**Intrinsic camera parameters:**
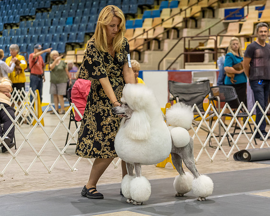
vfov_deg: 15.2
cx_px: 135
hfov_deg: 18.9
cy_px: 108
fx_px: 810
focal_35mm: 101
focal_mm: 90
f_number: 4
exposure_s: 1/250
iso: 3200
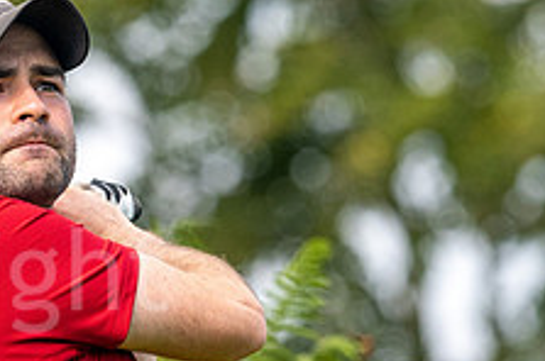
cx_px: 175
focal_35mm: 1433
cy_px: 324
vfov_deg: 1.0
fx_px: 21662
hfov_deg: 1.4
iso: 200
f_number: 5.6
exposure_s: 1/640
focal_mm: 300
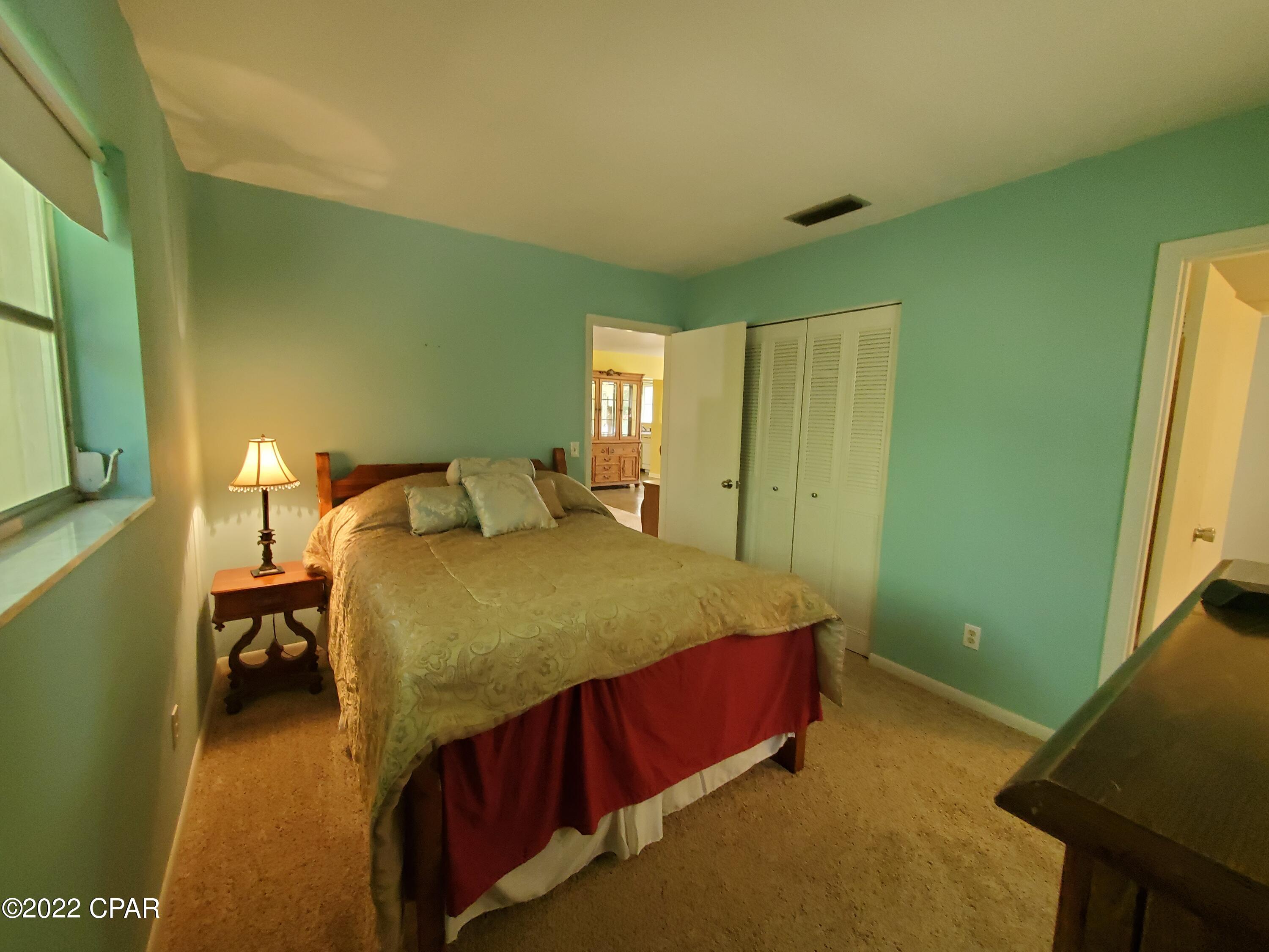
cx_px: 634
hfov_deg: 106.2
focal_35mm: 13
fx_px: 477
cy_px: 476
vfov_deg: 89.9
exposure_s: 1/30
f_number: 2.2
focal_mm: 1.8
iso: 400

**What is required:** Please, without any pictures, retype the records exactly as they appear.

**Output:**
vfov_deg: 15.2
cx_px: 135
hfov_deg: 18.9
cy_px: 108
fx_px: 810
focal_35mm: 101
focal_mm: 90
f_number: 4
exposure_s: 1/250
iso: 3200
cx_px: 175
focal_35mm: 1433
cy_px: 324
vfov_deg: 1.0
fx_px: 21662
hfov_deg: 1.4
iso: 200
f_number: 5.6
exposure_s: 1/640
focal_mm: 300
cx_px: 634
hfov_deg: 106.2
focal_35mm: 13
fx_px: 477
cy_px: 476
vfov_deg: 89.9
exposure_s: 1/30
f_number: 2.2
focal_mm: 1.8
iso: 400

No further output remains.